(Keypoint text descriptions)
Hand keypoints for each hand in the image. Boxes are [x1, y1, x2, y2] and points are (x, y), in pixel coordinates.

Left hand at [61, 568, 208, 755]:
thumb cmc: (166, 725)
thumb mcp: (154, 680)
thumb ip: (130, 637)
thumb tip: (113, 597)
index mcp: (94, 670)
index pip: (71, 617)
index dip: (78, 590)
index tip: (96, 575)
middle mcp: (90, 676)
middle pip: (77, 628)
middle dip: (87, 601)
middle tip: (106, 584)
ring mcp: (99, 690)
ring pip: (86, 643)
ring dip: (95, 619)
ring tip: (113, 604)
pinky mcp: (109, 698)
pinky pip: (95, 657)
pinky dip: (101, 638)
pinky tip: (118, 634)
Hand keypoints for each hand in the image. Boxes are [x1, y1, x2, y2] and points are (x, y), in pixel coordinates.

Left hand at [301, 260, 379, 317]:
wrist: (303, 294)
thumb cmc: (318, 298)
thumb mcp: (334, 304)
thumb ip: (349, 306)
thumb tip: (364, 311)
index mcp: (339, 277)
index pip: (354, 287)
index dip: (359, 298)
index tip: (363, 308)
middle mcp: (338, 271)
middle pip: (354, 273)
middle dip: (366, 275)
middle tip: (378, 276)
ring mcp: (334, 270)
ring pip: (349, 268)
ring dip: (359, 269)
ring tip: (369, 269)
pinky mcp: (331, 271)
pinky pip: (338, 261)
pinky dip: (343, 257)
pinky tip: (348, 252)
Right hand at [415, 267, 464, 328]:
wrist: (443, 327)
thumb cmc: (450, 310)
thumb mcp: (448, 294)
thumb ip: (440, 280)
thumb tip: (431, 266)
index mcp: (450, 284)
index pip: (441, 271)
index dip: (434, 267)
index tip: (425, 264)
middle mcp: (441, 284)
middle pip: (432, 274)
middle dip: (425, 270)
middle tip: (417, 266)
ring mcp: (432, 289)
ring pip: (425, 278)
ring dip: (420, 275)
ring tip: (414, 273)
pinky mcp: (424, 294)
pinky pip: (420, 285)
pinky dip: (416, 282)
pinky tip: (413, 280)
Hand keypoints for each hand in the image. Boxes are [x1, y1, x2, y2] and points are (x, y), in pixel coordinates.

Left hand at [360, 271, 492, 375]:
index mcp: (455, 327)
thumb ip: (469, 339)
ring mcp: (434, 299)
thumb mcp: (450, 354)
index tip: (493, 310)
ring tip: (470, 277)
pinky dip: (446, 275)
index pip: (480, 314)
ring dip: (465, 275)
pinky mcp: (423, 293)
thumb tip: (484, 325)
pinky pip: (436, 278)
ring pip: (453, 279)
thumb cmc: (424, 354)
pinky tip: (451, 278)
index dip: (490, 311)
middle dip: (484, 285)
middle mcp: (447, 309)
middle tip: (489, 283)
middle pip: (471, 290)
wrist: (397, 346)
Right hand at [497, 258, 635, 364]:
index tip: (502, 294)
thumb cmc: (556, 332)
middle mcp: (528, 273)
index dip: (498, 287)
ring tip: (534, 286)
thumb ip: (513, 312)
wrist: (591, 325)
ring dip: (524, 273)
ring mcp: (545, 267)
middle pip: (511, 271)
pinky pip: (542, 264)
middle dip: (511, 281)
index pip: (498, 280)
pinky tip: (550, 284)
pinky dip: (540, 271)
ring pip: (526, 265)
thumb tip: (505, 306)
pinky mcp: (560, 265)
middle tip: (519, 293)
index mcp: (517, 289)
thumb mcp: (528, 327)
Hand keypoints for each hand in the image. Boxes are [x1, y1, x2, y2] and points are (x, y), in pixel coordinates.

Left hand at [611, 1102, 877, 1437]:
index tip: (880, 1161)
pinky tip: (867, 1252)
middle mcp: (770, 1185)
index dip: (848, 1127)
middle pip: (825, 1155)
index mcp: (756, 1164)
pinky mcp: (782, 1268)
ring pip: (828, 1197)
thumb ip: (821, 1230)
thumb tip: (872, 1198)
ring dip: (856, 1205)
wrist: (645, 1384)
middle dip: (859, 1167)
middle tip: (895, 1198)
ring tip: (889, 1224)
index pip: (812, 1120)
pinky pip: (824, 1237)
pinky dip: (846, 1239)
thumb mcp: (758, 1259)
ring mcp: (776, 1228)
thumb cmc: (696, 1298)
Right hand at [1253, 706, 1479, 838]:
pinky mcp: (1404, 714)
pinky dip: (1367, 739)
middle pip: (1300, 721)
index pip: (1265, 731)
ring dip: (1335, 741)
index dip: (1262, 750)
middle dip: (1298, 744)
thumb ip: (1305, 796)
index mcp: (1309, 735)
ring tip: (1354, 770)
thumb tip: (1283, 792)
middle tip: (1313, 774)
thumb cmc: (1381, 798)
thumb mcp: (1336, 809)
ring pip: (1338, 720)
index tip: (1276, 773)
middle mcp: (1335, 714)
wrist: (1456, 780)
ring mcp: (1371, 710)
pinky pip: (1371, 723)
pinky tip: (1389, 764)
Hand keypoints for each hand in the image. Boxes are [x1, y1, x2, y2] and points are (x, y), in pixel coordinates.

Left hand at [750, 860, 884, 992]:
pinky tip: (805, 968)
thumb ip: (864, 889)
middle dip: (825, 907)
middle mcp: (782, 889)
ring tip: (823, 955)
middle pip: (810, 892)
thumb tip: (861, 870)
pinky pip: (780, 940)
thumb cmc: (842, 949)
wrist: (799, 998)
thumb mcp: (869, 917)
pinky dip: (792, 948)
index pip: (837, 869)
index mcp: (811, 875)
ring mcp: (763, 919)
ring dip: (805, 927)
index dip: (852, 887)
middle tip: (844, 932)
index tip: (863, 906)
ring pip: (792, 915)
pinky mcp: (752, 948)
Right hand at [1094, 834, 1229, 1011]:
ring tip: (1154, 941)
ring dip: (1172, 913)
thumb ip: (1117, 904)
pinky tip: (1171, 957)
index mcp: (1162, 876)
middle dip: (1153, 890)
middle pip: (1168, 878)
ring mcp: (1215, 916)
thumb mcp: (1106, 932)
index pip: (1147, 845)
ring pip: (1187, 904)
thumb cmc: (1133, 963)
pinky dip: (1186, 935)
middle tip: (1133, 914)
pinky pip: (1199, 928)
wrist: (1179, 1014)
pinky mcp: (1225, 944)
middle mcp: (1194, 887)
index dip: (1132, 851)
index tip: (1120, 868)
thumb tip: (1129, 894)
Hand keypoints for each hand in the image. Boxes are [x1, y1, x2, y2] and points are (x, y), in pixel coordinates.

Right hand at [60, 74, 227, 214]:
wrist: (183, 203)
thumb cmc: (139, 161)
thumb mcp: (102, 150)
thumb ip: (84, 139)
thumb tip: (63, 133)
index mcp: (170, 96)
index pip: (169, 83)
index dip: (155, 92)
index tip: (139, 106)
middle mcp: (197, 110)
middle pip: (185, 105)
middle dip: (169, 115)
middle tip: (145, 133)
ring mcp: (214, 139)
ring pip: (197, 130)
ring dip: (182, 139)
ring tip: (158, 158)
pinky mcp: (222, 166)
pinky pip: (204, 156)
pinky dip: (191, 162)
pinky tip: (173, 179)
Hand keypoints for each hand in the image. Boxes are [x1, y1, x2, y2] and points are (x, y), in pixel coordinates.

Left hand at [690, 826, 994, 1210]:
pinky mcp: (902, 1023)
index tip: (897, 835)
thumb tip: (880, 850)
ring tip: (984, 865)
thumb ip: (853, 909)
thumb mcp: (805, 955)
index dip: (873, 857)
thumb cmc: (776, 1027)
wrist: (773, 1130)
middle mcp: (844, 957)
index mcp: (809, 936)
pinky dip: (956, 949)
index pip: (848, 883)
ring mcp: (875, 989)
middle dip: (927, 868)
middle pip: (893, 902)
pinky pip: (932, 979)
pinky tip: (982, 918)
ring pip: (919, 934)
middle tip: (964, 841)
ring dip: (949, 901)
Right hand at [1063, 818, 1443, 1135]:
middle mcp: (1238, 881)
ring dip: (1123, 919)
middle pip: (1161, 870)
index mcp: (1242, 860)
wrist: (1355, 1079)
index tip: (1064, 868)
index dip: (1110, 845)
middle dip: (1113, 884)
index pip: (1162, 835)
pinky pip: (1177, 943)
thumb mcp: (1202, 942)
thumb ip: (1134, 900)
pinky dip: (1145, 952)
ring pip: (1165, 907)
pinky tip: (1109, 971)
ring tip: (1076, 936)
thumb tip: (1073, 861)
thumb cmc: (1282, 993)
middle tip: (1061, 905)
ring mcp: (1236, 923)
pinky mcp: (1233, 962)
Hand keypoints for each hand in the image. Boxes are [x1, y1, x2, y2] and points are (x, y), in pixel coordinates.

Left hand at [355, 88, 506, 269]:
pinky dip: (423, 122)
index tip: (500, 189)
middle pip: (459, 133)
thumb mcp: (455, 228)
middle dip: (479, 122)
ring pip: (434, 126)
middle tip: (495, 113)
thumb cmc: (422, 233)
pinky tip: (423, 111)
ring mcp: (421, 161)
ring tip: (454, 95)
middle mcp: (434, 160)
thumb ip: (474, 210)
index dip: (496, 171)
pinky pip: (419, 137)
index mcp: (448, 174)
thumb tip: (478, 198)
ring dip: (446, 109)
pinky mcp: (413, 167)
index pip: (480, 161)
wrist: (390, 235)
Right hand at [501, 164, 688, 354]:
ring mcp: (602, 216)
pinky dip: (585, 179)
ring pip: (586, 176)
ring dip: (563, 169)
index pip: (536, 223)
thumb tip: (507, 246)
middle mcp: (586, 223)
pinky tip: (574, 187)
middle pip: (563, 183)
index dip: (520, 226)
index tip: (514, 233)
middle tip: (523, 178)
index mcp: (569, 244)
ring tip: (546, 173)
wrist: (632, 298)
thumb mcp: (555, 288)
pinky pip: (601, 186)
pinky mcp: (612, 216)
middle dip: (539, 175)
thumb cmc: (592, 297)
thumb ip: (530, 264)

- _Problem description_
Restate word for word only the lines above from the line containing "wrist: (645, 1384)" to the line containing "ring pip: (792, 915)", both of them included.

- _Result of the task_
wrist: (645, 1384)
middle dip: (859, 1167)
middle tip: (895, 1198)
ring tip: (889, 1224)
index pip: (812, 1120)
pinky pip: (824, 1237)
pinky dip: (846, 1239)
thumb mcp: (758, 1259)
ring mcp: (776, 1228)
thumb cmc: (696, 1298)
Right hand at [1253, 706, 1479, 838]:
pinky mcp: (1404, 714)
pinky dip: (1367, 739)
middle pip: (1300, 721)
index pip: (1265, 731)
ring dip: (1335, 741)
index dip: (1262, 750)
middle dip: (1298, 744)
thumb ip: (1305, 796)
index mcp: (1309, 735)
ring tip: (1354, 770)
thumb tip: (1283, 792)
middle tip: (1313, 774)
thumb cmc: (1381, 798)
thumb mcp: (1336, 809)
ring pip: (1338, 720)
index tip: (1276, 773)
middle mcp: (1335, 714)
wrist: (1456, 780)
ring mcp: (1371, 710)
pinky pip: (1371, 723)
pinky tip: (1389, 764)
Hand keypoints for each hand in the image. Boxes are [x1, y1, x2, y2] and points are (x, y), in pixel coordinates.

Left hand at [750, 860, 884, 992]:
pinky tip: (805, 968)
thumb ip: (864, 889)
middle dip: (825, 907)
middle mcp: (782, 889)
ring tip: (823, 955)
middle pip: (810, 892)
thumb tip: (861, 870)
pinky pip: (780, 940)
thumb cmc: (842, 949)
wrist: (799, 998)
thumb mcp: (869, 917)
pinky dip: (792, 948)
index pip: (837, 869)
index mcp: (811, 875)
ring mcp: (763, 919)
ring dip: (805, 927)
index dip: (852, 887)
middle tip: (844, 932)
index tip: (863, 906)
ring pip: (792, 915)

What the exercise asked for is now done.